Monday, November 27, 2006

Serena Maneesh, Water Rats, London, 24.11.06

Life can't be easy when your sister is about seven feet tall and looks like a beautiful cross between Edie Sedgwick and Legolas the elf. I expect no one pays you much attention. Especially if she plays bass in your band. Perhaps that's how Emil Nikolaisen, the frontman of Serena Maneesh, learnt to rock out.

Never has the term 'shoegaze' seemed so wildly inappropriate. Both Emil and Hilma kept throwing shapes for their whole set, even when there was nothing to dance to but tides of feedback – which was quite often, since these Norwegians do love their My Bloody Valentine. These days, if you want to see someone waving their guitar at the amp for five minutes while audience members hold back tears of pain, you have to see a post-rock band like Mogwai, so I couldn't be happier with a night of shoegaze revival.

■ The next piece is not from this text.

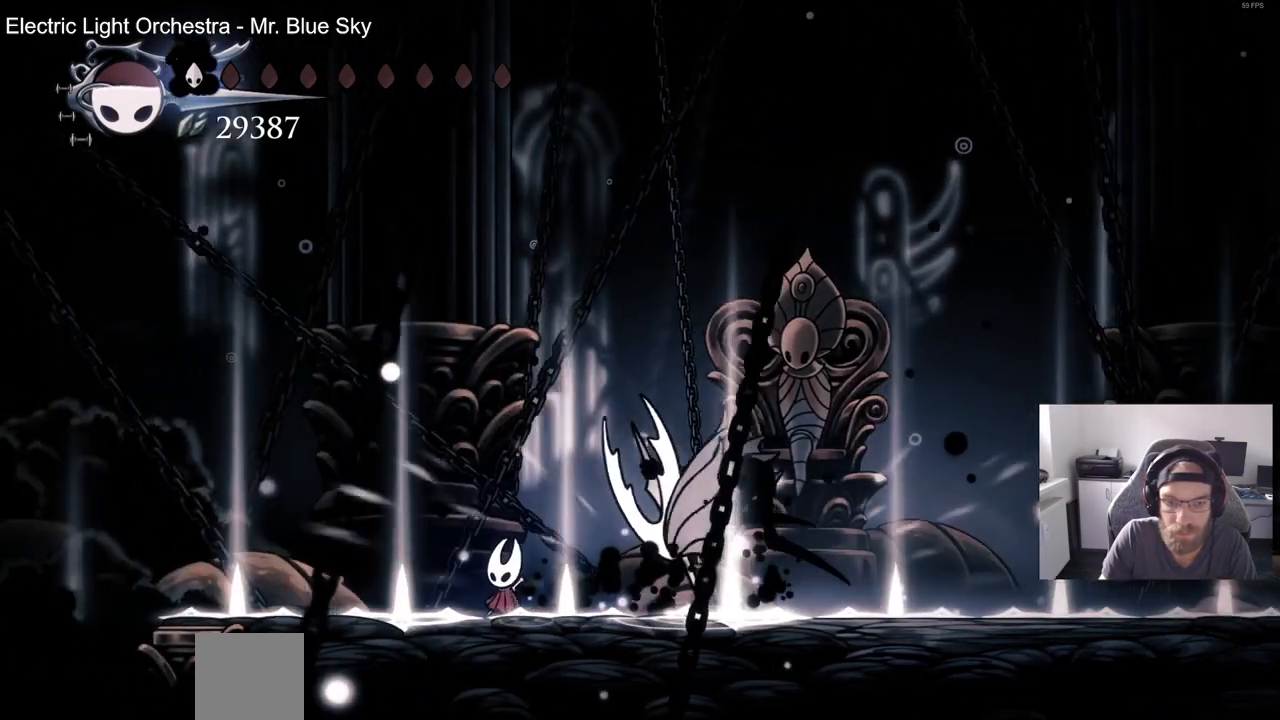
{"buttons": [], "left_stick": "center", "right_stick": "center", "events": [[150, "DPAD_LEFT", "down"], [233, "DPAD_LEFT", "up"]]}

Serena Maneesh, complete with violinist, played most of their excellent 2005 self-titled debut album, and, live, it all sounded much the same, but that didn't really matter. Really, with music like this, as with dubstep, the medium is the message – you want to be deafened and caressed at the same time, and you don't really give a shit about where each song ends and the next one begins. On Friday, the avalanche of distortion never quite crushed the hazy, Velvet Underground-style eroticism beneath, which is just how it needed to be. Sadly, the Water Rats is not a big venue, so it couldn't be that loud – I'd like to see them somewhere with a speaker stack as tall as Hilma.

Incidentally, I hadn't realised that most of Serena Maneesh have side projects, so I'll be spending the rest of today listening to the likes of Silver, The Unmist, and Mourning Leaves. Plus Emil's played with Sufjan Stevens! One more potential buyer for my upcoming run of 'GAY FOR SUFJAN' T-shirts?